AP Statistics Unit 3 Experimental Design: How to Collect Data for Causal Conclusions

Introduction to Experiments and Observational Studies

When you collect data, you’re not just gathering numbers—you’re choosing a method that determines what you’ll be allowed to conclude. In AP Statistics, the big divide is between observational studies (you watch what naturally happens) and experiments (you actively impose a treatment). That choice controls whether you can talk about association only, or whether you have a legitimate pathway to arguing cause and effect.

Variables, treatments, and the basic language of studies

A variable is any characteristic recorded on individuals (height, test score, blood pressure, brand preference). In questions about relationships, two roles show up repeatedly:

Explanatory variable: the variable you suspect may help explain differences in another variable.
Response variable: the outcome you measure to see the effect.

In an experimental setting, the explanatory variable is often called a factor—a variable the experimenter controls. Each factor has levels (specific values of the factor). A treatment is a specific combination of factor levels that is actually imposed on experimental units.

The people/objects you apply treatments to are experimental units. If the units are human, they’re often called subjects.

Why this vocabulary matters: AP exam questions frequently test whether you can correctly identify these parts from context. If you mix up “treatment” and “response,” your design and your conclusions will be backward.

Observational studies: measuring without intervening

An observational study records values of variables on individuals without assigning treatments. You might survey people about their sleep and GPA, or compare existing medical records of smokers and non-smokers.

Why it matters: Observational studies are often easier, cheaper, and sometimes the only ethical choice (you cannot randomly assign people to smoke). But because the groups may differ in many ways besides the explanatory variable, observational studies usually cannot support a strong cause-and-effect conclusion.

How it works (typical structure):

Define a population or source of individuals.
Measure an explanatory variable and a response variable on each individual.
Analyze the association between them.
Consider alternative explanations (especially confounding).

A key phrase for your AP mindset: observational studies can show association, not causation.

Experiments: imposing treatments to learn about cause

An experiment deliberately imposes one or more treatments on individuals to observe a response. The defining feature is random assignment (more on this soon): the experimenter uses a random process to decide which units receive which treatment(s).

Why it matters: Random assignment creates treatment groups that are, in expectation, similar in all other ways. That makes it much harder for outside variables to explain differences in outcomes. This is the core reason experiments (when well-designed) can justify cause-and-effect conclusions.

How it works (conceptual outline):

Decide on treatments (what you will impose).
Decide how you will assign units to treatments (ideally, randomly).
Apply the treatments.
Measure the response.
Compare groups.

Notice what’s missing: you’re not just “finding a relationship.” You’re creating conditions to isolate the effect of the treatment.

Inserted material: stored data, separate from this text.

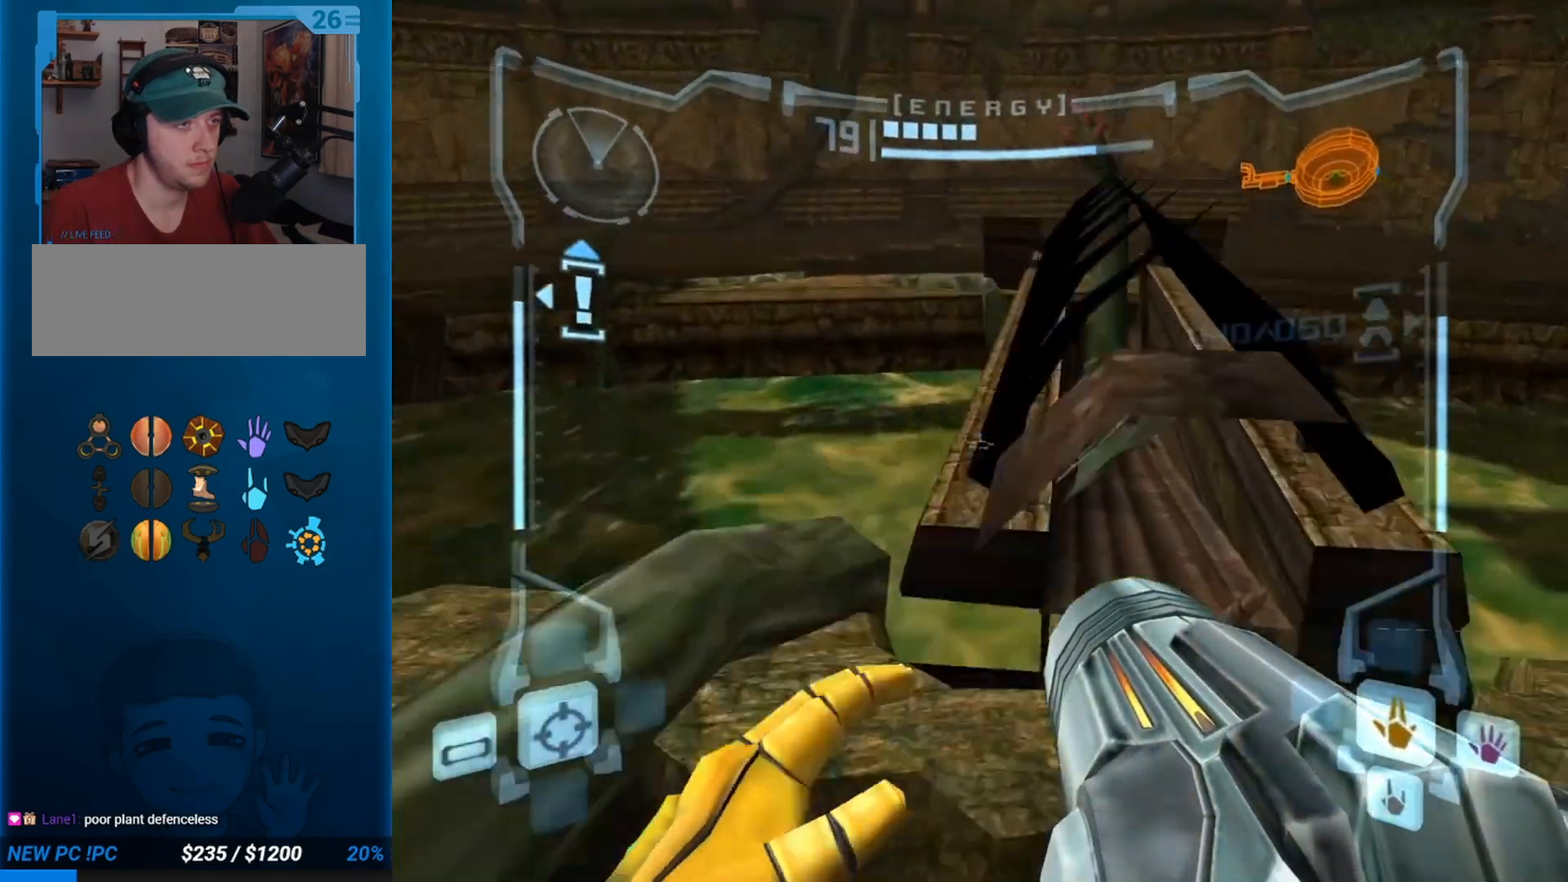
{"buttons": ["L1"], "left_stick": "right", "button_events": []}
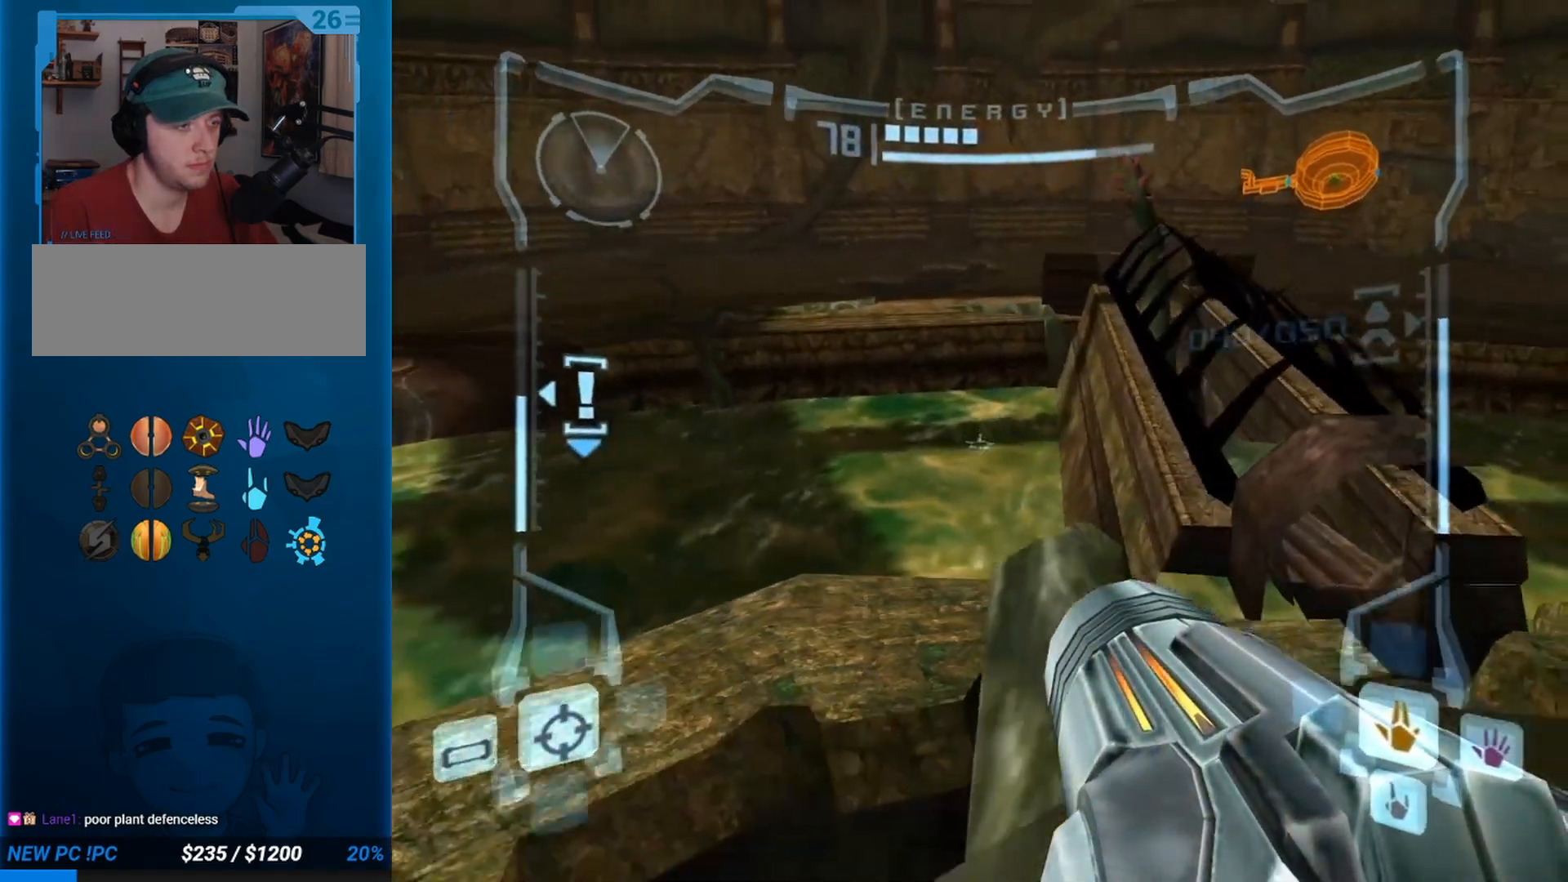
{"buttons": ["L1"], "left_stick": "up-left", "button_events": [[33, "B", "down"], [117, "L1", "up"], [233, "B", "up"], [417, "L1", "down"]]}
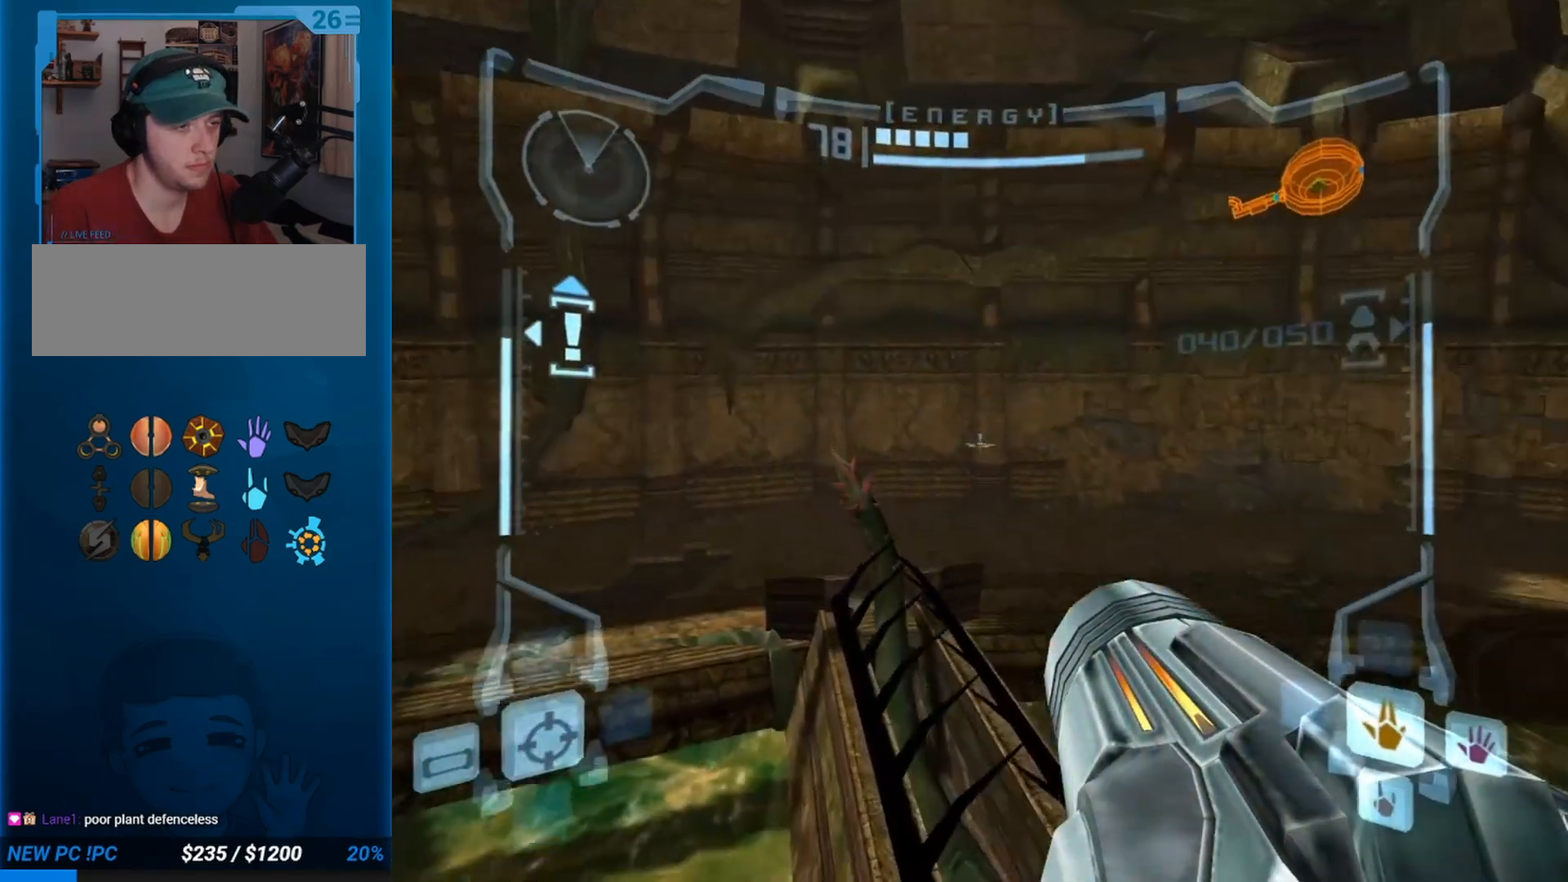
{"buttons": ["L1"], "left_stick": "center", "button_events": []}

Association vs causation: what you are allowed to say

Association means two variables tend to vary together in the data (positive association, negative association, or no clear association).
Causation means changing one variable produces a change in the other.

In AP Statistics, a safe rule is:

Random assignment (in an experiment) supports causal language.
Lack of random assignment (in observational studies) usually limits you to association.

A common trap is thinking “large sample size” automatically implies causation. A huge observational study can give very precise estimates of an association—but it doesn’t magically remove confounding.

Example: same research question, two different study types

Question: Does drinking caffeinated coffee improve short-term memory?

Observational approach: Survey students about coffee intake and give them a memory test. You might find coffee drinkers score higher.

Problem: coffee drinkers may differ from non-drinkers in sleep habits, workload, stress, study time, and more.
Conclusion allowed: an association between coffee drinking and memory score (if you find one).

Experimental approach: Recruit volunteers and randomly assign them to drink either caffeinated coffee or decaf (or a placebo beverage with similar taste), then administer the same memory test.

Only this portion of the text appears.